Multi-target stain normalization for histology slides
Desislav Ivanov, Carlo Alberto Barbano, Marco Grangetto
TL;DR
Stain variability across histology slides can impair downstream AI tasks. This paper proposes a parameter-free multi-target stain normalization method that extends the Macenko framework by aggregating stain information from multiple reference images. Through comparative analysis of Stochastic, Concat, Avg-pre, and Avg-post formulations, Concat and especially Avg-post are shown to improve segmentation performance and generalization to external data. The approach is simple to integrate into existing pipelines and holds practical potential for enhancing robustness in computational pathology tasks like automatic nuclei segmentation.
Abstract
Traditional staining normalization approaches, e.g. Macenko, typically rely on the choice of a single representative reference image, which may not adequately account for the diverse staining patterns of datasets collected in practical scenarios.

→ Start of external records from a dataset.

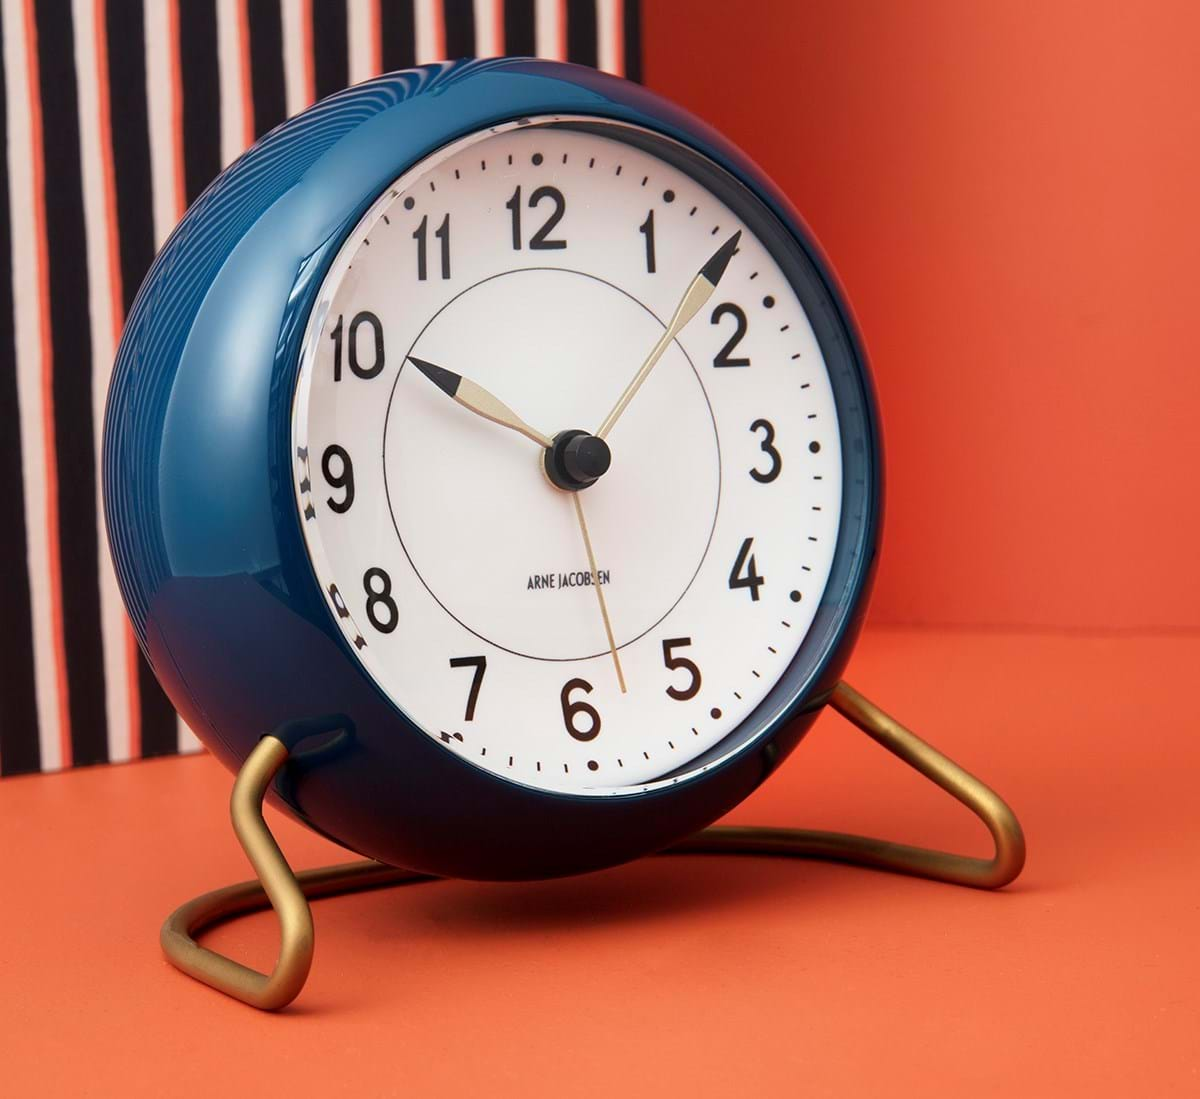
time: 10:07
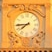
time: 7:44
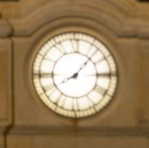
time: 8:07
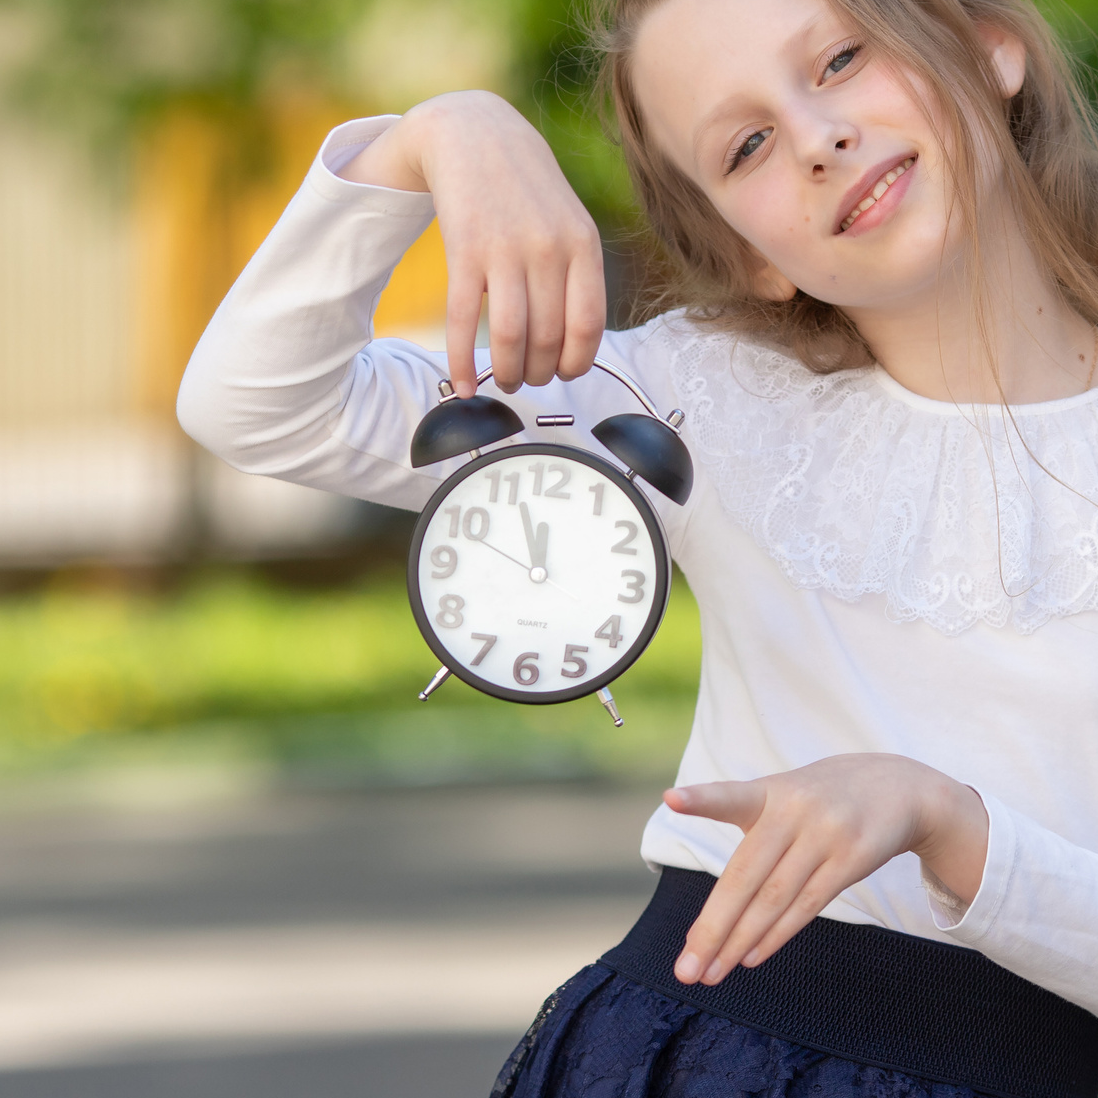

In this study, we introduce a novel approach that leverages multiple reference images to enhance robustness against stain variation. Our method is parameter-free and can be adopted in existing computational pathology pipelines with no significant changes. We evaluate the effectiveness of our method through experiments using a deep-learning pipeline for automatic nuclei segmentation on colorectal images. Our results show that by leveraging multiple reference images, better results can be achieved when generalizing to external data, where the staining can widely differ from the training set.